Exercise prompt ::
Using the storage system passage below, answer each question on its own line.
(a) What does FIG. 2 illustrate?
(b) What type of cluster is offered as an example of storage cluster 102?
(c) Which two kinds of storage devices 104 are named?

BRIEF DESCRIPTION OF THE DRAWINGS
[0007] The embodiments of the disclosure may be better understood by
those skilled in the art by reference to the accompanying figures in
which:
FIG. 1 is a block diagram illustrating a multiple-node storage system, in
accordance with an embodiment of the disclosure; and
FIG. 2 is a flow diagram illustrating a method of managing cache for a
rebooted node of a multiple-node storage system, in accordance
with an embodiment of the disclosure.
DETAILED DESCRIPTION
[0008] Reference will now be made in detail to the embodiments
disclosed, which are illustrated in the accompanying drawings.
[0009] FIG. 1 illustrates an embodiment of a multiple-node storage
system 100. The system 100 includes at least one storage cluster 102,
such as a high availability cluster, accessible by a plurality of server
nodes 106. Each node 106 includes at least one controller 108 such as,
but not limited to, a RAID controller, RAID on Chip (ROC) controller, or
at least one single-core or multiple-core processor. The respective
controller 108 of each node 106 is configured to transfer data to or from
logical block address regions or "windows" defined across a plurality of

storage devices 104, such as hard disk drives (HDDs) or solid-state disk
(SSD) drives, making up the storage cluster 102.

Material provided ::
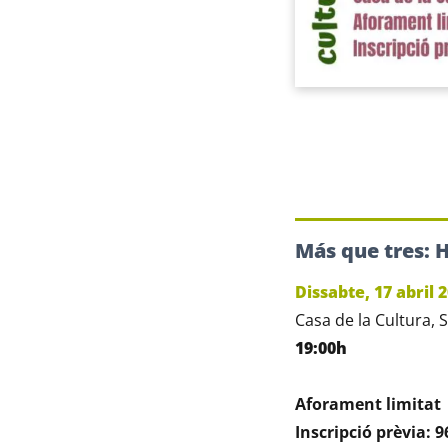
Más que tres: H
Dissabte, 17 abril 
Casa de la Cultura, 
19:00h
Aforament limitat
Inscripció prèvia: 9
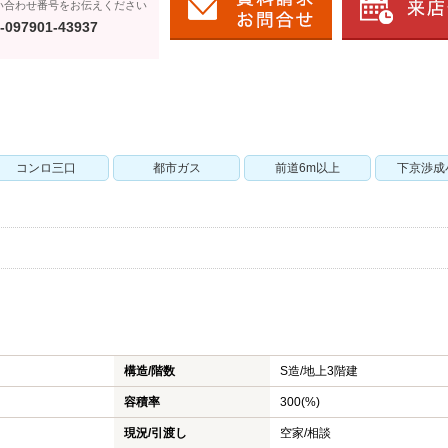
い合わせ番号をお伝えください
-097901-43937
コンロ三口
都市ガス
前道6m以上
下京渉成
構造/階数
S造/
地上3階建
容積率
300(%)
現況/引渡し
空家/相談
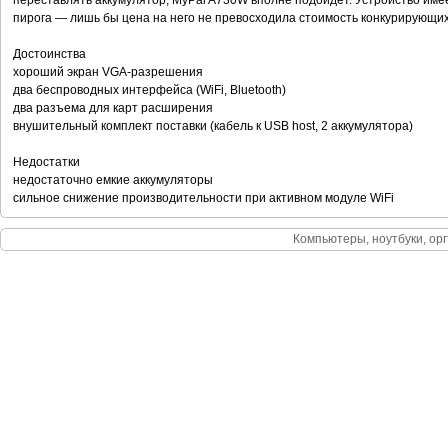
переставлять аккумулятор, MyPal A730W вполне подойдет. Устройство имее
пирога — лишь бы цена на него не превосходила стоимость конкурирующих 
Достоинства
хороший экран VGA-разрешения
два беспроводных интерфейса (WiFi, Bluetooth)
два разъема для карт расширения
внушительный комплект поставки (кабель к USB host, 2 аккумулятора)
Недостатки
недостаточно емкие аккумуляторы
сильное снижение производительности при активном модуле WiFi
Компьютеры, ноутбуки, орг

Response to this task ::
(a) A method of managing cache for a rebooted node of a multiple-node storage system.
(b) A high availability cluster.
(c) Hard disk drives (HDDs) and solid-state disk (SSD) drives.